On paper, Group F is one of the weaker groups in the tournament, based on world rankings. Sweden is ranked No. 9 in the world, and are the Olympic silver medalists. But Chile is ranked No. 38 and making their Women’s World Cup debut. Thailand is ranked No. 29 and appearing in their second Women’s World Cup after debuting in 2015.

I think you can spin it either way in terms of your group. I think last time around we were in, people labeled it I think the Group of Death. … I think ultimately it all falls on us to be ready and this group knows how to kick that switch in terms of knowing when it’s the knockout. Regardless of who we play in our group, I think we know what’s at stake when it’s win or go home,” Ellis said.

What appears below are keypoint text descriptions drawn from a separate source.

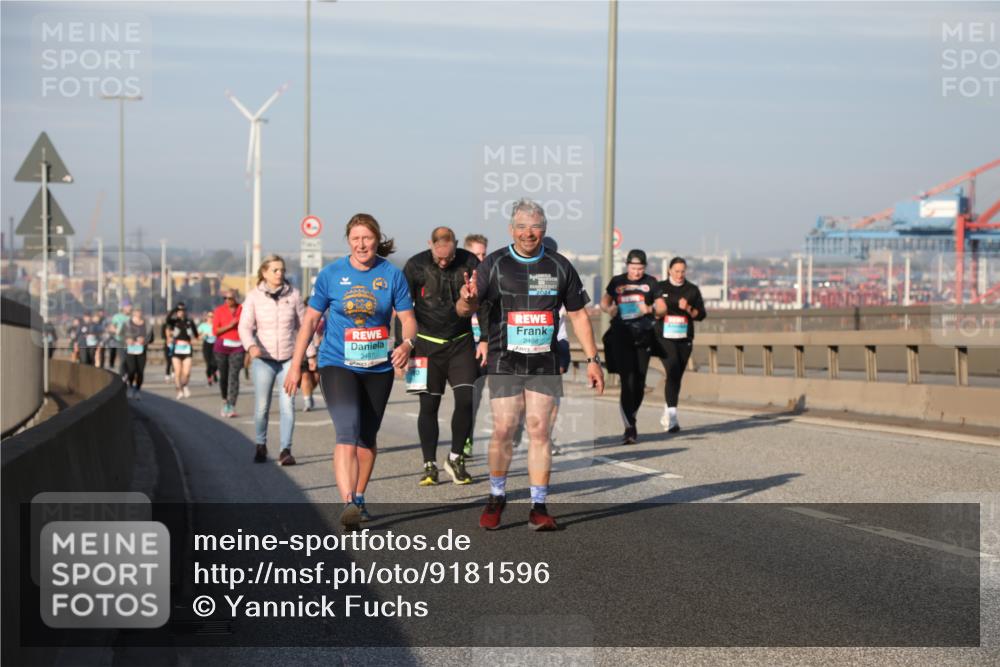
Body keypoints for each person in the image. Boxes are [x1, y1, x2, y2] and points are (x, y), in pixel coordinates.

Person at [468, 198, 604, 532]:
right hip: (504, 359)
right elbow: (469, 305)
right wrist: (466, 297)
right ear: (511, 229)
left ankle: (538, 506)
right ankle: (496, 496)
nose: (529, 233)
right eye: (523, 227)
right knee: (503, 428)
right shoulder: (495, 264)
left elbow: (577, 314)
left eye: (536, 227)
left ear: (544, 229)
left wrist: (592, 359)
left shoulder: (559, 265)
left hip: (543, 361)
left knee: (540, 429)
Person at [283, 213, 416, 529]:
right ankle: (347, 504)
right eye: (355, 239)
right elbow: (310, 323)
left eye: (367, 238)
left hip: (377, 366)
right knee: (347, 430)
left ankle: (358, 496)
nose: (361, 244)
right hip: (337, 363)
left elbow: (408, 318)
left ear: (376, 239)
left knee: (367, 438)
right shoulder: (331, 275)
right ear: (348, 241)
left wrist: (407, 344)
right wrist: (295, 365)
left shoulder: (391, 275)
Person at [403, 226, 479, 486]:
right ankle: (429, 464)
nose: (444, 262)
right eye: (439, 257)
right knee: (428, 405)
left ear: (456, 244)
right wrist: (402, 345)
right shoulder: (415, 265)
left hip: (461, 343)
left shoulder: (470, 261)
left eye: (449, 257)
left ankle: (456, 458)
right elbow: (403, 309)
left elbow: (487, 301)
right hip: (424, 345)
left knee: (467, 400)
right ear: (430, 244)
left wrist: (487, 340)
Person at [239, 255, 315, 466]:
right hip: (263, 358)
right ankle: (260, 444)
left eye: (282, 270)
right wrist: (250, 346)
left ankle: (285, 450)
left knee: (288, 405)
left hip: (288, 359)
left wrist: (311, 354)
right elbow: (244, 326)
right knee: (262, 406)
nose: (280, 273)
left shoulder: (294, 295)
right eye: (275, 270)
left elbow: (304, 327)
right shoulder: (254, 296)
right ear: (264, 273)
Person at [600, 249, 661, 444]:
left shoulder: (651, 282)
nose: (636, 272)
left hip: (643, 336)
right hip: (621, 334)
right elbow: (604, 302)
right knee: (628, 379)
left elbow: (662, 308)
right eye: (634, 268)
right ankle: (629, 427)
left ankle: (631, 417)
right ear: (628, 266)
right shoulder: (617, 282)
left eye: (640, 268)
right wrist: (610, 309)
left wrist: (649, 309)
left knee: (640, 381)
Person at [653, 257, 707, 433]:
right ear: (669, 271)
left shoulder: (692, 290)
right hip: (664, 337)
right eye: (676, 271)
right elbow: (650, 308)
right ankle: (673, 417)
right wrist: (656, 312)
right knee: (672, 367)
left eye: (682, 271)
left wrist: (689, 309)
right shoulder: (660, 288)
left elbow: (701, 315)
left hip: (684, 339)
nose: (679, 274)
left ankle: (668, 409)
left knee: (676, 375)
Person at [463, 233, 489, 457]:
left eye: (483, 254)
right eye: (476, 254)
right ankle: (464, 437)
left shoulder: (491, 278)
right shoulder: (459, 280)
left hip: (489, 345)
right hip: (465, 347)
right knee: (469, 397)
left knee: (482, 396)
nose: (480, 259)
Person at [212, 289, 245, 418]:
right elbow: (216, 331)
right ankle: (224, 399)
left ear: (236, 298)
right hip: (222, 347)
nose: (227, 301)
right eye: (225, 298)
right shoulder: (219, 310)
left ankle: (231, 405)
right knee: (224, 376)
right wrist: (230, 326)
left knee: (234, 376)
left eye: (230, 298)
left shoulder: (242, 309)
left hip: (238, 346)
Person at [165, 303, 198, 399]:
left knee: (186, 372)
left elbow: (196, 335)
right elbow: (167, 319)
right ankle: (179, 390)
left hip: (187, 348)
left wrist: (195, 339)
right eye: (179, 311)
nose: (181, 313)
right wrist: (175, 309)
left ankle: (184, 385)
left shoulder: (189, 322)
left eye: (183, 311)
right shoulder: (174, 321)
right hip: (176, 349)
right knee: (178, 372)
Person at [122, 306, 153, 399]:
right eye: (136, 311)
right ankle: (130, 386)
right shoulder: (127, 324)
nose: (138, 313)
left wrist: (144, 340)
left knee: (140, 371)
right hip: (130, 351)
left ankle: (137, 389)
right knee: (132, 370)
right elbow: (120, 335)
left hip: (141, 351)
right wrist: (127, 339)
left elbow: (151, 338)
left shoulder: (147, 324)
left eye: (140, 311)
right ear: (133, 312)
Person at [198, 311, 218, 386]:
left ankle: (214, 372)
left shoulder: (216, 325)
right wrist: (204, 335)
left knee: (215, 362)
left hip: (215, 344)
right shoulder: (203, 325)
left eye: (212, 317)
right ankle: (209, 378)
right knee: (208, 363)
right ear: (207, 317)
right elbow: (198, 337)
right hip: (207, 345)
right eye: (209, 316)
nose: (211, 318)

“Whatever teams were rolled out in front of us, you’ve got to play and you’ve got to prepare. I think we will be really locked on because we do know we’ve got to get points in those games. Having played Chile twice [in 2018], it certainly helped, because they were a complete unknown.”

Though United States won it all in 2015, Ellis said it’s not about defending a title, it’s about attacking a new one in 2019.

“Some of these players that are going to play in this World Cup weren’t on that team. So they’re not really defending a trophy. They are going to attack a new one. That’s going to be our mindset about this World Cup. Sure, we are quote/unquote the defending champions, but we have to approach this like we are a team that has a unique opportunity. I think we’re incredibly talented. A lot of good things have to fall into place to win a World Cup. It’s really about what’s in front of us than what we’ve done previously,” Ellis said.

For now, the focus is on Game 1 vs. Thailand.

“The most important game is the first one,” Ellis said. “I know everybody says that, but it is because you want to have that good feeling going into that second game, so I think we will come full throttle in the first opening match.”